The mother had fits of jealousy at the exclusive preference, and now and then would rail at Grisell for cosseting the bairn and keeping him a helpless baby; or at Bernard for leaving his mother for this ill-favoured, useless sister, and would even snatch away the boy, and declare that she wanted no one to deal with him save herself; but Bernard had a will of his own, and screamed for his Grisly, throwing himself about in such a manner that Lady Whitburn was forced to submit, and quite to the alarm of her daughter, on one of these occasions she actually burst into a flood of tears, sobbing loud and without restraint. Indeed, though she hotly declared that she ailed nothing, there was a lassitude about her that made it a relief to have the care of Bernard taken off her hands; and the Baron’s grumbling at disturbed nights made the removal of Bernard’s bed to his sister’s room generally acceptable.

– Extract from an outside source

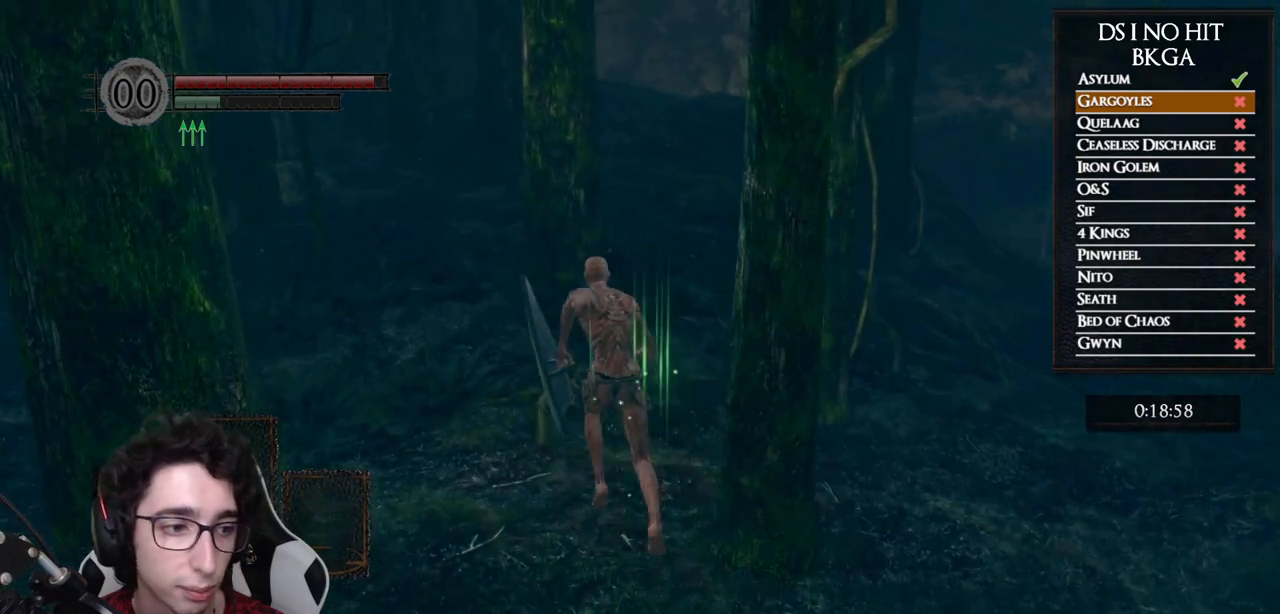
{"buttons": [], "left_stick": "up", "right_stick": "center", "events": [[450, "B", "up"]]}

Once, when Grisell was found to have taught both him and Thora the English version of the Lord’s Prayer and Creed, and moreover to be telling him the story of the Gospel, there came, no one knew from where, an accusation which made her father tramp up and say, “Mark you, wench, I’ll have no Lollards here.”
“Lollards, sir; I never saw a Lollard!” said Grisell trembling.
“Where, then, didst learn all this, making holy things common?”
“We all learnt it at Wilton, sir, from the reverend mothers and the holy father.”
The Baron was fairly satisfied, and muttered that if the bairn was fit only for a shaveling, it might be all right.
Poor child, would he ever be fit for that or any occupation of manhood? However, Grisell had won permission to compound broths, cakes, and possets for him, over the hall fire, for the cook and his wife would not endure her approach to their domain, and with great reluctance allowed her the materials. Bernard watched her operations with intense delight and amusement, and tasted with a sense of triumph and appetite, calling on his mother to taste likewise; and she, on whose palate semi-raw or over-roasted joints had begun to pall, allowed that the nuns had taught Grisell something.